Source text

____

- Born: July 3, 1987 (age 39) Louisville, Kentucky, U.S.
- Occupation: Actor
- Years active: 2005–2009; 2016

= Chad Broskey =

American actor

Chad Broskey (born July 3, 1987) is an American actor. He has played in two movies, Legally Blondes (2009), and Read It and Weep (2006).

==Early life==
Chad went to the Youth Performing Arts School in Louisville, Kentucky.

==Career==
He appeared as Gavin in an episode for The Suite Life of Zack & Cody. He also co-starred in the Disney Channel Original Movie Read It and Weep opposite Kay Panabaker as Marco Vega and appeared in the Scrubs episode Their Story as The Todd's fantasy son Rod. Chad appeared in an episode of Wizards of Waverly Place as one of the football players that helps Justin take down The Answer Man. His last movie was Legally Blondes.

____

Exercise instructions
• 1. Retype the Chad Broskey article word for word, starting at the words "- Occupation: Actor" and stopping after "in Louisville, Kentucky.".
• 2. According to the Chad Broskey article, what school did he attend?

____

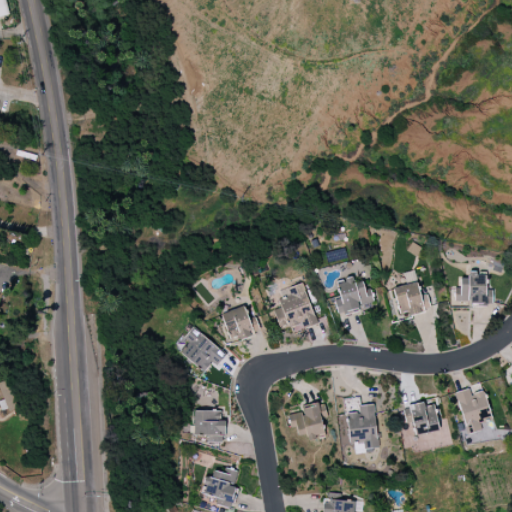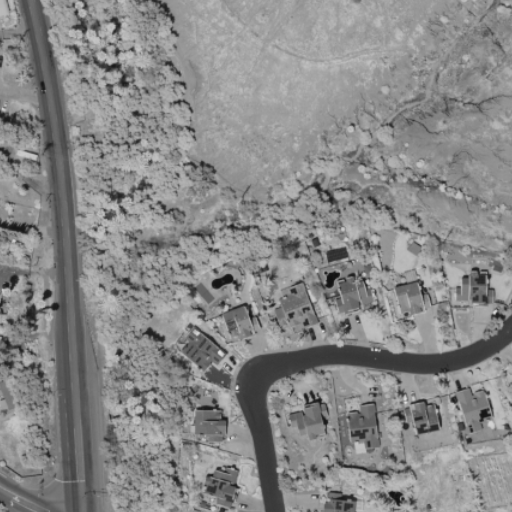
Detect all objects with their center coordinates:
building: (2, 8)
road: (27, 92)
road: (64, 213)
road: (32, 230)
building: (335, 256)
building: (471, 290)
building: (351, 297)
building: (409, 300)
building: (294, 309)
building: (236, 324)
road: (511, 332)
building: (199, 350)
road: (327, 364)
building: (472, 410)
building: (423, 418)
building: (309, 421)
building: (208, 425)
building: (362, 428)
road: (81, 470)
building: (220, 486)
road: (15, 502)
building: (337, 506)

____

Responses
• 1.
- Occupation: Actor
- Years active: 2005–2009; 2016

= Chad Broskey =

American actor

Chad Broskey (born July 3, 1987) is an American actor. He has played in two movies, Legally Blondes (2009), and Read It and Weep (2006).

==Early life==
Chad went to the Youth Performing Arts School in Louisville, Kentucky.

• 2. The Youth Performing Arts School in Louisville, Kentucky.